While workers here emerged from the mines to stand in the shadow of the moon, scientists in places as close as Denver and Wyoming had years of preparation ruined by the weather.

"A special observatory had been erected at Green River, Wyo., and preparations had been in progress for years at the Chamberlain observatory in Denver and at a number of other places from Washington to Florida, but at none of these points were the weather conditions so favorable as in Steamboat Springs," The Routt County Sentinel reported.

A map made by NASA shows the area in Routt County that was able to witness the total solar eclipse of 1918.

As another rare total solar eclipse approaches the United States this month, we dug through our archives to learn more about what it was like for lucky Routt County residents, and that one scientist, to be in the path of totality nearly a century ago.

With no photos to accompany the article, we have to let the writers at the Sentinel describe for us what it looked like.

"As the eclipse became total, a majestic darkness swept over the country. The mountains on the surface of the moon caused a string of brilliant points irregular in size and spacing, while the soft light of the sun's corona surrounded it on all sides. The giant planet (Jupiter) and a number of stars became plainly visible."

Steamboat residents spent 92 seconds in the full shadow of the moon, while Hahn's Peak residents just 25 miles to the north only got 66 seconds of totality.

The Routt County Republican proclaimed nobody in the area dared to miss the eclipse.

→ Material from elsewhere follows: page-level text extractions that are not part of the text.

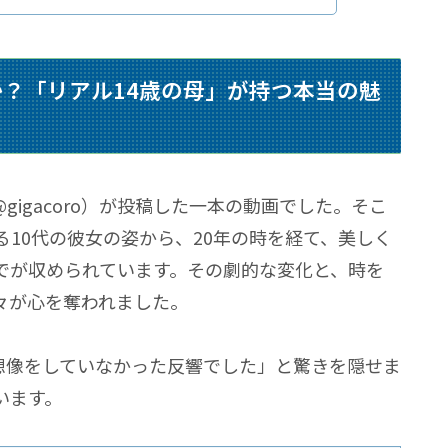
か？
「リアル14歳の母」
が持つ本当の魅
igacoro）が投稿した一本の動画でした。そこ
10代の彼女の姿から、20年の時を経て、美しく
でが収められています。その劇的な変化と、時を
々が心を奪われました。
想像をしていなかった反響でした」
と驚きを隠せま
います。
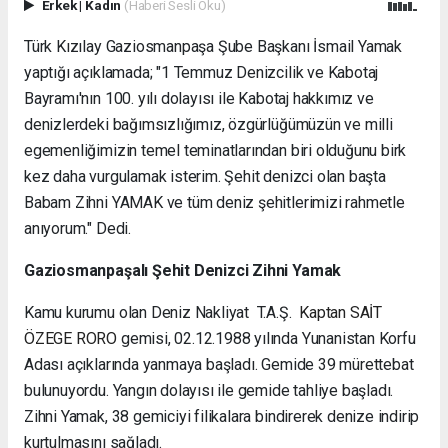
Erkek
|
Kadın
(Haberi Sesli Oku)
Türk Kızılay Gaziosmanpaşa Şube Başkanı İsmail Yamak
yaptığı açıklamada; "1 Temmuz Denizcilik ve Kabotaj
Bayramı'nın 100. yılı dolayısı ile Kabotaj hakkımız ve
denizlerdeki bağımsızlığımız, özgürlüğümüzün ve milli
egemenliğimizin temel teminatlarından biri olduğunu birk
kez daha vurgulamak isterim. Şehit denizci olan başta
Babam Zihni YAMAK ve tüm deniz şehitlerimizi rahmetle
anıyorum." Dedi.
Gaziosmanpaşalı Şehit Denizci Zihni Yamak
Kamu kurumu olan Deniz Nakliyat T.A.Ş.
Kaptan SAİT
ÖZEGE RORO
gemisi, 02.12.1988 yılında Yunanistan Korfu
Adası açıklarında yanmaya başladı. Gemide 39 mürettebat
bulunuyordu. Yangın dolayısı ile gemide tahliye başladı.
Zihni Yamak, 38 gemiciyi filikalara bindirerek denize indirip
kurtulmasını sağladı.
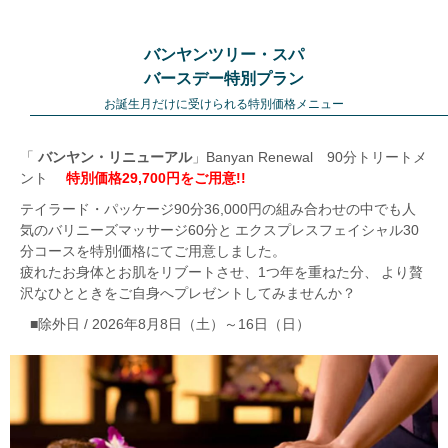
バンヤンツリー・スパ
バースデー特別プラン
お誕生月だけに受けられる特別価格メニュー
「
バンヤン・リニューアル
」Banyan Renewal 90分トリートメ
ント
特別価格29,700円をご用意!!
テイラード・パッケージ90分36,000円の組み合わせの中でも人
気のバリニーズマッサージ60分と
エクスプレスフェイシャル30
分コースを特別価格にてご用意しました。
疲れたお身体とお肌をリブートさせ、1つ年を重ねた分、
より贅
沢なひとときをご自身へプレゼントしてみませんか？
■除外日 / 2026年8月8日（土）～16日（日）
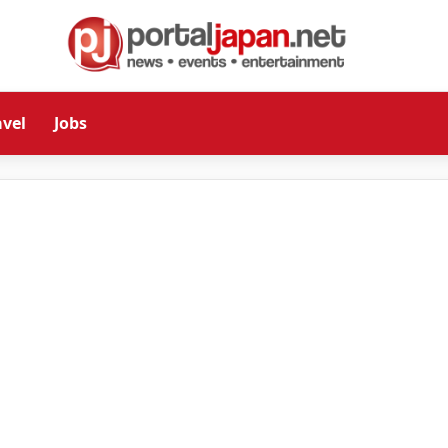
avel
Jobs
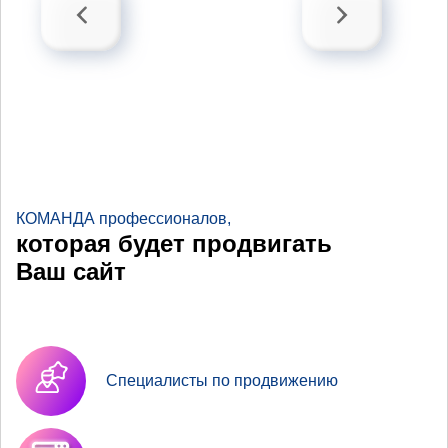
КОМАНДА профессионалов,
которая будет продвигать
Ваш сайт
Специалисты по продвижению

"The total eclipse of the sun was viewed by all of our citizens last Saturday at the minute that had been foretold years before," the paper reported. "Work was suspended for about half an hour just before and after the total eclipse."

The buildup and anticipation of the eclipse in the reports that preceded it were almost as good as the coverage of the event itself.

Newspapers printed headlines saying that the sun would stop working for a little bit June 8.

They also warned that roosters would start to crow at an odd time when the sun temporarily disappeared.

"The totality of the eclipse as seen in Steamboat will endure for ninety-three seconds, but the moon will be partially interposed between the earth and the sun for nearly an hour, during part of which time the traditional going to roost of fowls and the crowing of roosters incident to the dawn will occur," the Steamboat Pilot advised.

Steamboat won't get as good a view of the total eclipse coming up on Aug. 21.

This time, Routt County will only see a partial one.

But weather permitting, places as close as Casper, Wyoming, will have bragging rights this time about being in the path of totality.

And a tip for eclipse viewers still trying to decide where to watch it from.

Do your homework, just as Dr. Thomson did.